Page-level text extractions
╭──

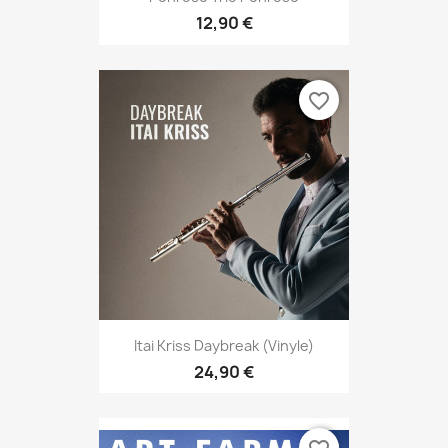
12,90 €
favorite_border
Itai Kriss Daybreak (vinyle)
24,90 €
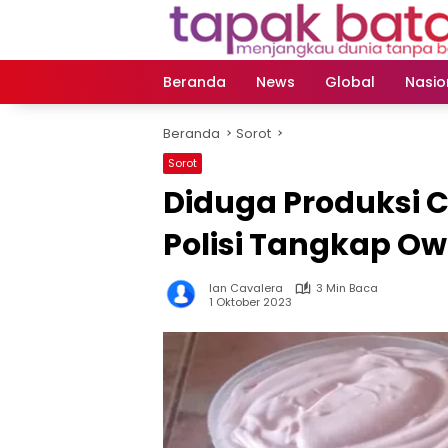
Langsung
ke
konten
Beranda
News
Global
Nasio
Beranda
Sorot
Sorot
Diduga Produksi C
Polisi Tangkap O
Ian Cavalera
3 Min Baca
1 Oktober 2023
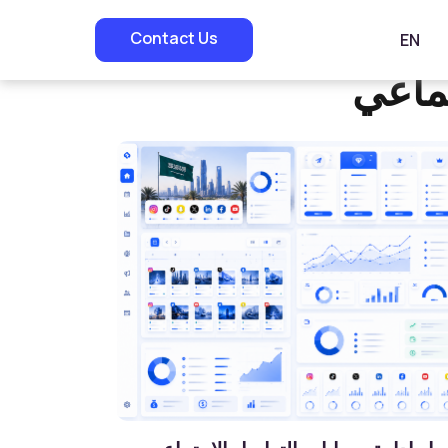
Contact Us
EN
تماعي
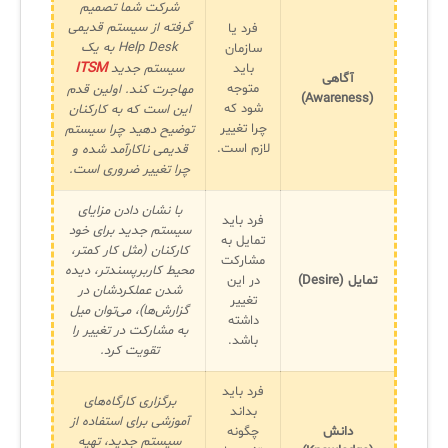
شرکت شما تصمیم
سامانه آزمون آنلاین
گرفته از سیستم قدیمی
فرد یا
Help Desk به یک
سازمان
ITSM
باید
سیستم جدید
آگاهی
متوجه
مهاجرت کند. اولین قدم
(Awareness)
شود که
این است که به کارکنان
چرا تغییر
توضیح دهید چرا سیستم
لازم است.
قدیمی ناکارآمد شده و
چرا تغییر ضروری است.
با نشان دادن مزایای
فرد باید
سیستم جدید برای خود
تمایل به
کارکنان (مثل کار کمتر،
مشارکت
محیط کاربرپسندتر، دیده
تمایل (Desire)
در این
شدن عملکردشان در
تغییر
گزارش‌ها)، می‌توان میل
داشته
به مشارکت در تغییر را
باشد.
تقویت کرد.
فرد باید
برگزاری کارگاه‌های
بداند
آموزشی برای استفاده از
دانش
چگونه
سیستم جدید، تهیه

╰──

● **Problem requirements**
Copy the lines from the entries above in which the word "سیستم" appears.

● **Response for this exercise**
گرفته از سیستم قدیمی
سیستم جدید
توضیح دهید چرا سیستم
سیستم جدید برای خود
سیستم جدید، تهیه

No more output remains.